Last Updated: December 3 2012
Article by Sonja K. Homenuck and Ryan Maynard

Commercial leases often include clauses that require a tenant or landlord to consent to a particular action, such as requiring the landlord's consent to a tenant's proposed assignment of the lease, or requiring the tenant to consent to a location to which the landlord proposes to relocate the tenant. At times, this requirement is contractually qualified, requiring the consent not to be unreasonably withheld. But what constitutes unreasonable withholding of consent and what, if anything, can the party requesting the consent do about it?

How do you know when they are being unreasonable?

Whether consent has been unreasonably withheld has received the most judicial consideration in the context of a landlord refusing to consent to a proposed assignment of a lease or sublease by a tenant.

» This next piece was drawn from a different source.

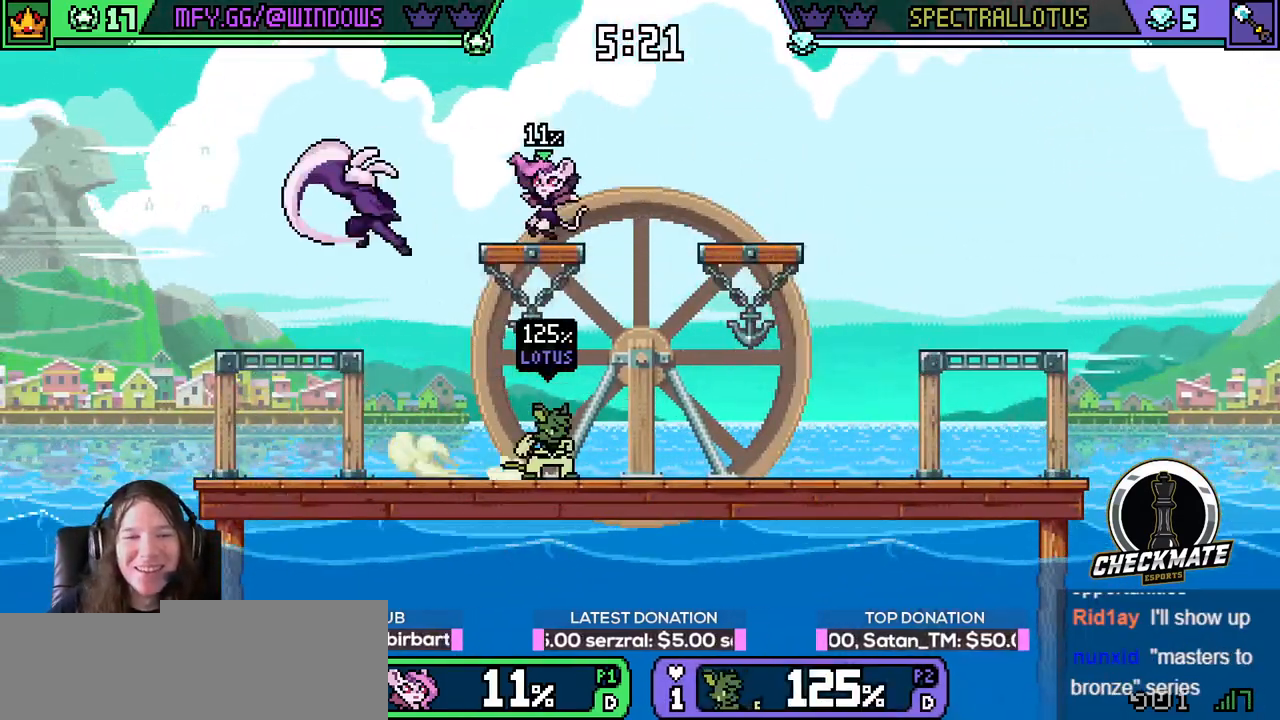
{"keys": ["left"], "events": [[17, "down", "up"], [117, "down", "down"], [117, "right", "down"], [217, "down", "up"], [401, "right", "up"], [451, "left", "down"]]}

Most leases are negotiated to include wording that consent may not be unreasonably withheld, but in the absence of that qualification, section 23 of the Commercial Tenancies Act1 deems that the consent cannot be unreasonably withheld. Note that parties are free to negotiate a different standard, but this is rare.

In determining whether consent is being unreasonably withheld, the courts have laid out several principles to be considered.

The first principle is that of onus of proof. The party claiming the other is acting unreasonably has the burden of proving it.2 In deciding whether the burden has been discharged, the question that the court asks is not whether the court would have reached the same conclusion as the party whose consent is required, or whether a reasonable person might have given consent under the circumstances; rather, the question is whether a reasonable person would have considered the same reasoning/reason (whether the reason for refusing consent was a reasonable consideration).3 For example, if a tenant is required to consent to a relocation of its premises to another location, and refuses consent on the basis that it is of the opinion that the proposed new location has less customer traffic and sales will fall, it is likely a court would uphold the refusal to give consent as being reasonable even potentially if the tenant was incorrect in its judgment (the location may actually have resulted in increased sales), as the reason considered was a "reasonable reason" i.e. that it would be normal and reasonable for a tenant to consider if sales would be affected by a move.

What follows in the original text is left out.